Iconic Summer Sounds Still Alive in Little Silver

1941

By Rick Geffken

LITTLE SILVER – Those iconic summer sounds you hear every so often in Little Silver might remind you of Asbury Park’s famed merry-go-round. And why not? It’s probably Tom Billy’s 1923 Wurlitzer 146B carousel organ. He parks it outside his Willow Avenue house for the town’s Memorial Day parade and occasionally plays it in his garage for interested visitors. Or just when he feels like hearing it again.

Billy worked in the 1960s at the iconic carousel at the southern end of Asbury’s boardwalk. He restored this particular Wurlitzer music machine using original parts and a newly constructed wooden cabinet. These wonderful mechanical instruments make music via paper rolls slotted just so. Air is pumped through the holes and routed to a series of differently tuned pipes and tom-tom drums.

When Billy was 11 or 12 years old, his Rahway family rented a cottage in Seaside Heights where he first heard carousel organs. A few years later he heard one near Newark. “They would take me to Olympic Park in Irvington which had a big organ on the carousel. That really got me going. I said to myself ‘When I grow up, I have to have one.’ So, I did.” He bought a 1915 Adolph Ruth & Sons organ from Coney Island when he was 19. It sat unused at the famous Brooklyn amusement park for years before Billy hired Mike Kitner of Carlisle, Pennsylvania to get it running. Billy still calls the late Kitner “ ‘ The Monk of Organs.’ He was the best.” Billy still brings the Ruth organ to shows and special events.

Marghi and Tom Billy of Little Silver next to a restored 1923 Wurlitzer carousel organ. Organs like this were often on carousels where they piped their iconic sounds for years.
Photo by Rick Geffken

After mustering out of the Army in 1971 – he served as a combat engineer in Vietnam – Billy began a series of jobs reflecting his passion for amusement parks. He repaired rides at Great Adventure in Jackson, then at the Asbury Park and Point Pleasant boardwalks for Holiday Playland and Funsville Amusements.

Billy’s wife, Marghi Odell, said, “He’s always done what he’s loved in life. How many of us can say that?”

Actually, she can. Michigan-native Odell had her own satisfying career before she married Billy. She was an airline hostess for both TransAmerica Airlines and on private corporate jets. “It wasn’t work, I loved it,” she said. The couple currently live in an 1877 Little Silver farmhouse she restored years ago.

Billy is one of very few people in New Jersey who still have these venerable machines. “I only know of a fella in south Jersey who works on organs and has a little collection,” he said before recalling that there is “another guy up in north Jersey.”

Billy also owns a “crank organ,” much like the type Italian immigrant men would play and push through city streets in the early 20th century, often with a live monkey attached.

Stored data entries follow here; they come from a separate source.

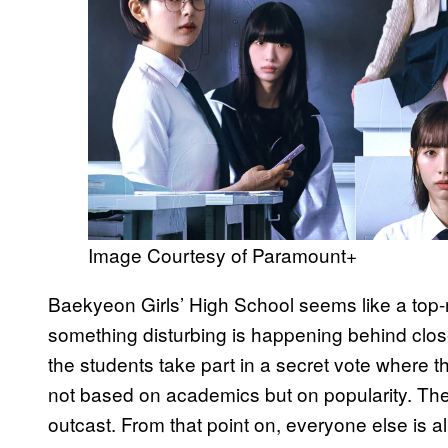
Image Courtesy of Paramount+
Baekyeon Girls’ High School seems like a top-
something disturbing is happening behind clo
the students take part in a secret vote where t
not based on academics but on popularity. The
outcast. From that point on, everyone else is all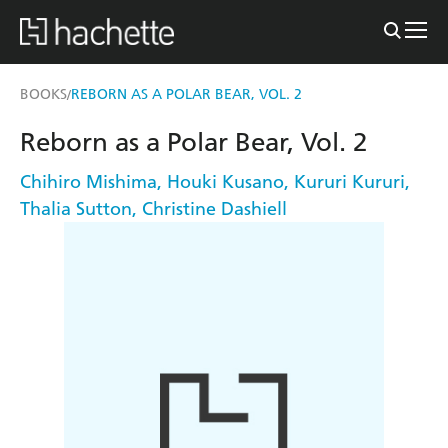
BOOKS
REBORN AS A POLAR BEAR, VOL. 2
/
Reborn as a Polar Bear, Vol. 2
Chihiro Mishima
,
Houki Kusano
,
Kururi Kururi
,
Thalia Sutton
,
Christine Dashiell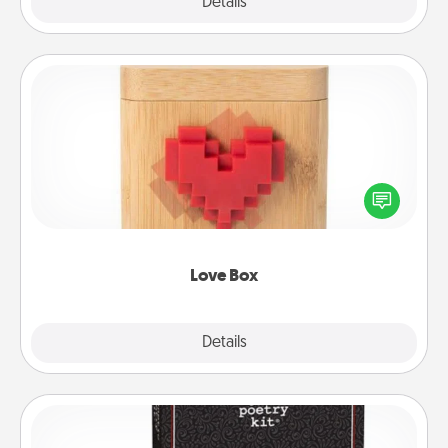
Explore
Details
Close
Love Box
Here's a fun way to stay connected and send your
love in a long-distance relationship.
Love Box
Explore
Details
Close
Word Magnets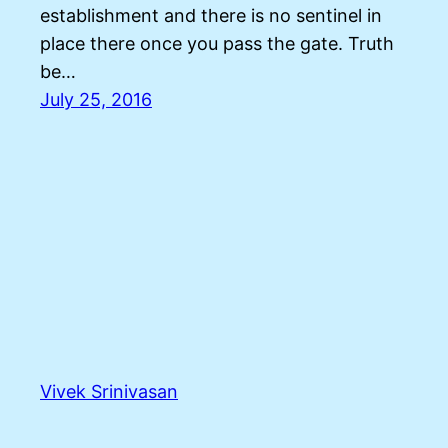
establishment and there is no sentinel in
place there once you pass the gate. Truth
be…
July 25, 2016
Vivek Srinivasan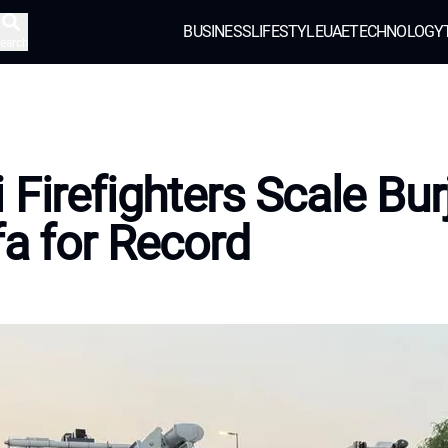
BUSINESS
LIFESTYLE
UAE
TECHNOLOGY
earch
 Firefighters Scale Bur
fa for Record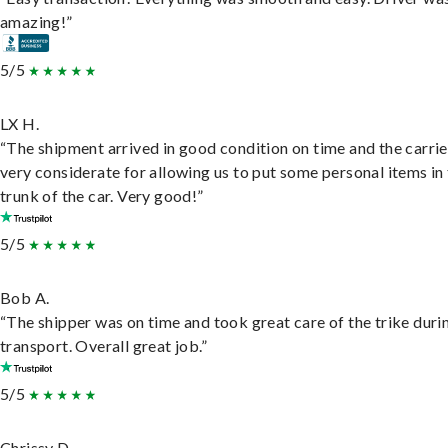
amazing!”
5/5
LX H.
“The shipment arrived in good condition on time and the carri
very considerate for allowing us to put some personal items in
trunk of the car. Very good!”
5/5
Bob A.
“The shipper was on time and took great care of the trike duri
transport. Overall great job.”
5/5
Chrissy D.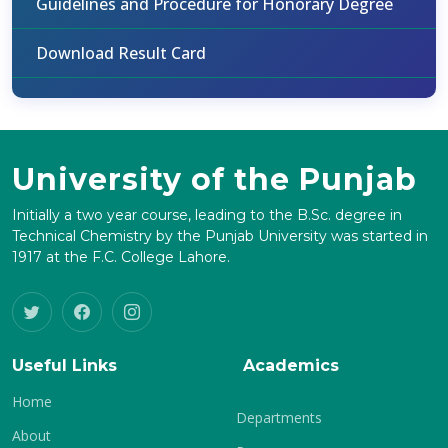
Guidelines and Procedure for Honorary Degree
Download Result Card
University of the Punjab
Initially a two year course, leading to the B.Sc. degree in
Technical Chemistry by the Punjab University was started in
1917 at the F.C. College Lahore.
Useful Links
Academics
Home
Departments
About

Billy enlisted Beth Dellapietro, an artist and scenic painter from Highlands, to paint it in a pattern remarkably reminiscent of rosewood inlaid laminates. Dellapietro also painted the beautiful forest scenes on Billy’s Wurlitzer.

Tom Billy retired from Naval Weapons Station Earle after 31 years working there as a brakeman, conductor and engineer on ammunition trains. The short haul railway traveled the 18 miles of tracks leading to the Navy pier in Sandy Hook Bay. He got that civilian Navy job because of his love of amusement rides. He had previously worked on the popular Pine Creek Railroad in Allaire State Park, living for six months in a yellow “Raritan River” caboose.

Billy is a longtime member of the Black River and Western Railroad in Ringoes where he volunteers to help with repairs and maintenance of vintage steam and diesel powered locomotives.

He also belongs to the Carousel Organ Association of America but doesn’t think he’ll be buying any more of these wonderful organs. They cost around $5,000 today, and, he said, “they need a lot of work. I don’t know if I really want to spend the money.”

Billy has rented his one-of-a-kind Ruth organ for years through his appropriately named Coney Island Music Company. He does it less frequently now, last towing it to a Young at Heart meeting at Red Bank’s Tower Hill Presbyterian Church in May. You’ll still have a chance to hear the revered Ruth organ when he brings it to Allaire State Park in Wall Township for the annual Fall Apple Festival Sept. 21.